La funcionaria y amante del gobernador fue acusada junto Alejandro Salgado, un vendedor de autos con quien la mujer mantenía un romance paralelo. Ambos fueron encontrados culpables y a fines de 1995 fueron condenados. Sin embargo, en poco tiempo obtuvieron la libertad condicional y abandonaron la provincia.
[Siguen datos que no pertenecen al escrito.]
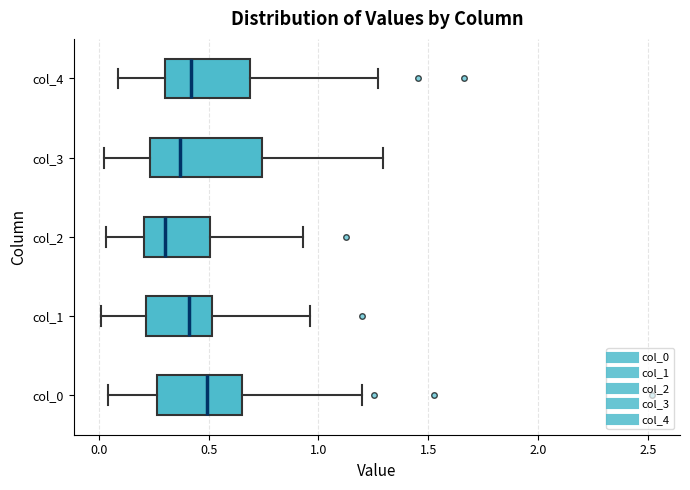

Reading bottom to top, transcribe this box plot: for each box, give where its median line is, the range the box spans, and where its two whiskers end, as read against the x-axis. The values are not printed on the chart, so give them approximately, as read against the axis.

col_0: median 0.50, box 0.25 to 0.65, whiskers 0.05 to 1.20
col_1: median 0.40, box 0.20 to 0.50, whiskers 0.00 to 0.95
col_2: median 0.30, box 0.20 to 0.50, whiskers 0.05 to 0.95
col_3: median 0.35, box 0.25 to 0.75, whiskers 0.00 to 1.30
col_4: median 0.40, box 0.30 to 0.70, whiskers 0.10 to 1.25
Es difícil imaginar que una funcionaria de rango menor y un comerciante pudieran estar en condiciones de planificar y ejecutar semejante operativo. Existieron versiones más verosímiles que afirmaban que detrás de este aberrante episodio concurrían motivos más cercanos a la extorsión política que al chantaje económico y que sólo una estructura superior al Estado provincial podía llevar a cabo; es decir, el gobierno nacional. El propio Rodríguez Saá apuntó en aquella dirección. En una entrevista, por entonces sostuvo:
“Los dirigentes políticos de la oposición de San Luis, incluidos algunos ex funcionarios de mi gobierno, pedían mi renuncia y tramitaron la intervención federal a San Luis, lo que no lograron, por lo que descarto una participación directa del poder político nacional en el evento, siempre quedó la duda si otros funcionarios y/o intereses políticos actuaron en ese episodio.”
Una vez más, podemos comprobar de qué manera la vida privada, la vida pública y la delincuencia política se funden en sola entidad que unas veces viola la intimidad de los funcionarios y otras, a la mismísima República.